When last I reported, Mom had fallen and broken her left hip. Surgery fixed her up, and she was recovering in the hospital, then she was moved into a rehabilitation facility. Fortunately, the place commonly cares for Alzheimer’s patients.
Well, this is Week Two for her to be in the rehab center. The obvious question is: “How’s she doing?”
The answer is not so obvious. She is still very confused. Any conversation with her is an attempt to make sense of what she says. That does not mean she doesn’t know who I am, nor that she doesn’t know she isn’t home, but her thoughts are not joined together in any coherent way. She complains about the place a little, but not a lot. She isn’t crazy about the food, and I do wish she would eat more. She does not like the lady physical therapist, but really likes the “nice young boy.” I noticed the first small signs of depression when she said that she wondered if she would ever walk again.
Physically, she seems to be doing okay. They keep her in diapers because she cannot get out of bed by herself and she forgets to use the call button. She has no pain, but of course, her body has deteriorated somewhat from inactivity and laying in bed. She gets physical therapy every day except on weekends. They work her hard, too.
I thought this photo of her reading the art work from some of her great-grand kids would tell you something about her.
I asked her to smile when I took the picture, but before that, she had opened the envelope and I asked her what it was. Her reply was “just stuff.”, then she started to put it back into the envelope. I don’t think she was able to link the contents of package with the pictures of her great-grand kids that is on the wall in her room. Once I made that connection for her, then she took interest in the art work.
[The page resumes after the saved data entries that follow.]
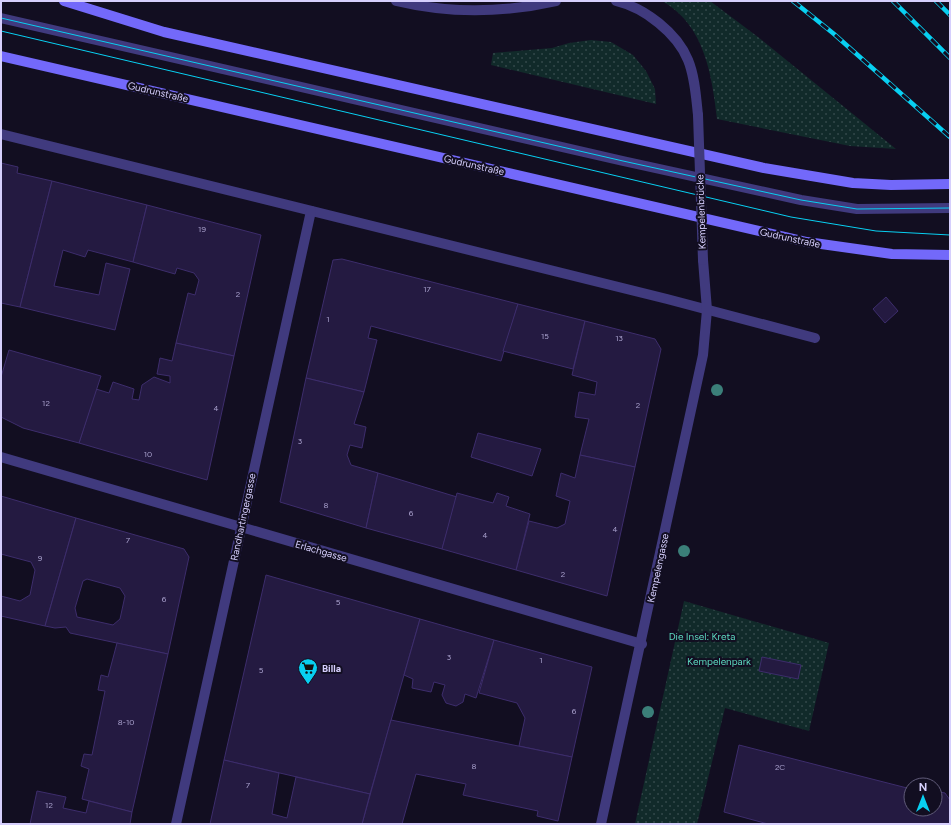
<svg xmlns="http://www.w3.org/2000/svg" width="951" height="825" font-family="Figtree,sans-serif">
  <style>
    .green { fill: url(#green-dots) }
    .building { fill: #241a41; stroke: #3d2d6c; fill-rule: evenodd }
    .lines { fill: none; stroke-linecap: round; stroke-linejoin: round }
    .lane { stroke: #403a7e; stroke-width: 10 }
    .street { stroke: #403a7e; stroke-width: 10 }
    .secondary { stroke: #7369fa; stroke-width: 10 }
    .tram { stroke: #08cff1; stroke-width: 1 }
    .rail-casing { stroke: #08cff1; stroke-width: 4.5 }
    .rail { stroke: #120e21; stroke-width: 3; stroke-dasharray: 9; stroke-linecap: butt }
    .street-bridge { stroke: #403a7e; stroke-width: 10 }
    .tree { fill: #3b7f79 }
    .labels { text-anchor: middle; dominant-baseline: central; stroke-width: 4; stroke-linejoin: round; paint-order: stroke }
    .number-label { font-size: 8px; fill: #aaa2ce }
    .street-label { font-size: 10px; fill: #d6cffd; stroke: #120e21 }
    .park-label { font-size: 10px; fill: #5ddbc1; stroke: #120e21 }
    .poi-label { font-size: 10px; font-weight: bold; fill: #d6cffd; stroke: #120e21; text-anchor: start }
  </style>
  <defs>
    <pattern id="green-dots" width="8" height="8" patternUnits="userSpaceOnUse"><rect width="8" height="8" fill="#112a2a"/><path d="M2 2h.1M6 6h.1" fill="none" stroke="#33484a" stroke-width="1.8" stroke-linecap="round"/></pattern>
  </defs>
  <rect width="100%" height="100%" fill="#120e21"/>
  <!-- green -->
  <g class="green">
    <path d="M662,1H710L758,37L896,149L850,146L717,119C712,76 705,25 662,1Z"/>
    <polygon points="591,40 611,42 633,55 646,71 655,89 656,104 491,65 493,53 552,48 569,43"/>
    <polygon points="684,601 829,643 809,731 725,708 697,824 635,824"/>
  </g>
  <!-- building -->
  <g class="building">
    <polygon points="1,163 18,167 17,173 52,181 20,307 1,303"/>
    <polygon points="52,181 147,205 133,262 88,250 85,257 63,250 54,286 99,295 106,263 130,269 115,330 20,307"/>
    <polygon points="147,205 261,235 234,356 176,343 188,293 195,295 199,280 194,273 177,268 175,274 133,262"/>
    <polygon points="342,259 518,304 501,361 371,326 368,338 377,340 364,392 306,378 333,260"/>
    <polygon points="886,297 898,311 885,323 873,309"/>
    <polygon points="518,304 585,321 573,369 503,351"/>
    <polygon points="585,321 655,339 661,349 635,467 580,455 589,419 575,417 579,392 595,395 597,382 572,375"/>
    <polygon points="176,343 234,356 207,480 79,443 96,389 109,393 113,382 134,389 132,399 139,400 142,385 154,377 170,383 170,376 157,374 160,358 172,361"/>
    <polygon points="9,350 101,376 79,443 23,428 1,417 1,377"/>
    <polygon points="306,378 364,392 354,424 366,427 362,448 350,445 347,455 351,465 378,473 366,528 280,502"/>
    <polygon points="478,433 541,449 532,476 471,457"/>
    <polygon points="580,455 635,467 607,596 516,570 529,521 557,528 565,524 570,501 556,496 561,473 575,478"/>
    <polygon points="378,473 457,497 442,549 366,528"/>
    <polygon points="457,493 493,503 497,493 509,497 506,506 530,514 516,570 442,549"/>
    <polygon points="1,496 76,518 45,626 1,616 1,596 20,601 30,595 35,570 31,562 1,554"/>
    <path d="M76,518L184,549L189,557L168,654L70,633L66,627L55,628L45,626ZM87,579L120,588L125,596L120,619L113,625L77,617L75,608L83,581Z"/>
    <polygon points="266,575 420,619 370,794 224,760"/>
    <polygon points="420,619 494,640 476,698 465,694 463,702 456,706 446,703 442,695 445,685 434,682 431,692 412,688 413,679 404,675"/>
    <polygon points="494,640 592,667 572,757 519,746 525,718 517,703 479,693"/>
    <polygon points="117,643 168,654 132,812 82,799 89,769 81,766 84,754 92,755 105,691 98,690 101,675 108,677"/>
    <polygon points="762,657 801,665 798,679 759,671"/>
    <polygon points="391,720 572,757 558,821 537,816 538,811 463,795 466,784 416,774 402,824 362,824"/>
    <polygon points="739,745 911,789 911,809 935,809 935,791 945,793 950,800 950,824 768,824 724,812"/>
    <polygon points="224,760 279,773 272,814 287,818 296,777 370,794 362,824 210,824"/>
    <polygon points="37,791 66,797 63,808 86,813 89,801 132,812 130,824 30,824"/>
  </g>
  <g class="lines">
    <!-- lane -->
    <polyline class="lane" points="1,18 623,161 801,200 857,209 950,208"/>
    <!-- street -->
    <g class="street">
      <path d="M396,1C450,14 503,13 556,1"/>
      <path d="M616,1C645,8 677,33 688,60C695,77 696,97 698,115"/>
      <polyline points="1,134 667,299 815,338"/>
      <polyline points="1,457 642,644"/>
      <polyline points="176,824 311,211"/>
      <polyline points="601,824 703,355 707,310 703,260"/>
    </g>
    <!-- secondary -->
    <g class="secondary">
      <polyline points="64,1 164,32 764,168 853,183 891,185 950,184"/>
      <polyline points="1,56 807,242 892,254 950,255"/>
    </g>
    <!-- tram -->
    <g class="tram">
      <polyline points="1,18 623,161 801,200 857,209 950,208"/>
      <polyline points="1,31 791,217 876,231 950,235"/>
    </g>
    <!-- rail casing -->
    <g class="rail-casing">
      <g id="rail">
        <polyline points="793,1 834,34 950,137"/>
        <polyline points="893,1 950,58"/>
        <polyline points="936,1 950,15"/>
      </g>
    </g>
    <!-- rail -->
    <use href="#rail" class="rail"/>
    <!-- street-bridge -->
    <polyline class="street-bridge" points="698,115 703,260"/>
  </g>
  <!-- trees -->
  <g class="tree">
    <circle cx="717" cy="390" r="6"/>
    <circle cx="684" cy="551" r="6"/>
    <circle cx="648" cy="712" r="6"/>
  </g>
  <!-- icons -->
  <defs>
    <g id="supermarket-pin" transform="scale(1)"><path d="M0 17L-7.5 6A9.5 9.5 0 1 1 7.5 6Z" fill="#08cff1" stroke="#120e21"/><path d="M-6-5.5h2.5l.6 2H6L4.5 2H-2.5L-4.4-4H-6ZM-1.5 3.2a1.3 1.3 0 1 0 .1 0ZM3 3.2a1.3 1.3 0 1 0 .1 0Z" fill="#111"/></g>
  </defs>
  <g fill-rule="evenodd">
    <use href="#supermarket-pin" x="308" y="668"/>
  </g>
  <g class="labels">
    <!-- number labels -->
    <g class="number-label">
      <text x="202" y="229">19</text>
      <text x="427" y="289">17</text>
      <text x="238" y="294">2</text>
      <text x="328" y="319">1</text>
      <text x="545" y="336">15</text>
      <text x="619" y="338">13</text>
      <text x="46" y="403">12</text>
      <text x="638" y="405">2</text>
      <text x="216" y="408">4</text>
      <text x="300" y="441">3</text>
      <text x="148" y="454">10</text>
      <text x="326" y="505">8</text>
      <text x="411" y="513">6</text>
      <text x="615" y="529">4</text>
      <text x="485" y="535">4</text>
      <text x="128" y="540">7</text>
      <text x="40" y="558">9</text>
      <text x="563" y="574">2</text>
      <text x="164" y="599">6</text>
      <text x="338" y="602">5</text>
      <text x="449" y="657">3</text>
      <text x="541" y="660">1</text>
      <text x="261" y="670">5</text>
      <text x="574" y="711">6</text>
      <text x="126" y="722">8-10</text>
      <text x="474" y="766">8</text>
      <text x="780" y="767">2C</text>
      <text x="248" y="785">7</text>
      <text x="49" y="805">12</text>
    </g>
    <!-- street labels -->
    <g class="street-label">
      <text transform="translate(158 92) rotate(13)">Gudrunstraße</text>
      <text transform="translate(474 165) rotate(13)">Gudrunstraße</text>
      <text transform="translate(701 212) rotate(-92)">Kempelenbrücke</text>
      <text transform="translate(790 238) rotate(12)">Gudrunstraße</text>
      <text transform="translate(243 517) rotate(-78)">Randhartingergasse</text>
      <text transform="translate(321 551) rotate(16)">Erlachgasse</text>
      <text transform="translate(658 568) rotate(-78)">Kempelengasse</text>
    </g>
    <!-- park labels -->
    <g class="park-label">
      <text x="702" y="636">Die Insel: Kreta</text>
      <text x="719" y="661">Kempelenpark</text>
    </g>
    <!-- poi labels -->
    <g class="poi-label">
      <text x="322" y="668">Billa</text>
    </g>
  </g>
  <!-- border -->
  <rect width="951" height="825" fill="none" stroke="#d6cffd" stroke-width="4"/>
  <!-- north arrow -->
  <g transform="translate(923 797)"><circle r="19" fill="#120e21" stroke="#605b79"/>
  <path d="M0-3L7 15L0 10L-7 15Z" fill="#08cff1"/>
  <text y="-6" font-size="11" font-weight="bold" text-anchor="middle" fill="#d6cffd">N</text>
  </g>
</svg>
Do not interpret what I just wrote to mean that she does not enjoy mail – she does, and does very much. In this instance, it was her inability to link unusual mail with people she knows and loves. Regular letters are recognizable to her so she is able to connect a letter with a person, and she talked for some time about letters from two of her friends in Florida.
I will end with a story to illustrate her mental state. A few days ago, she told me that “the man” had her walk to the nurse’s station and back three times. I’m thinking that this is excellent progress in using her walker – the nurse’s station is about four rooms away. However, there is a different real story. I was talking with my friend Michele, a lady at church we’ve known since we came to South Texas. Michele is wheelchair bound herself, and was visiting a friend across the hall from Mom’s room. Yes, Mom went to the nursing station and back three times - - - but she did it in a wheelchair accompanied by Michele.
But she still tells me I am a good boy, so I’m happy.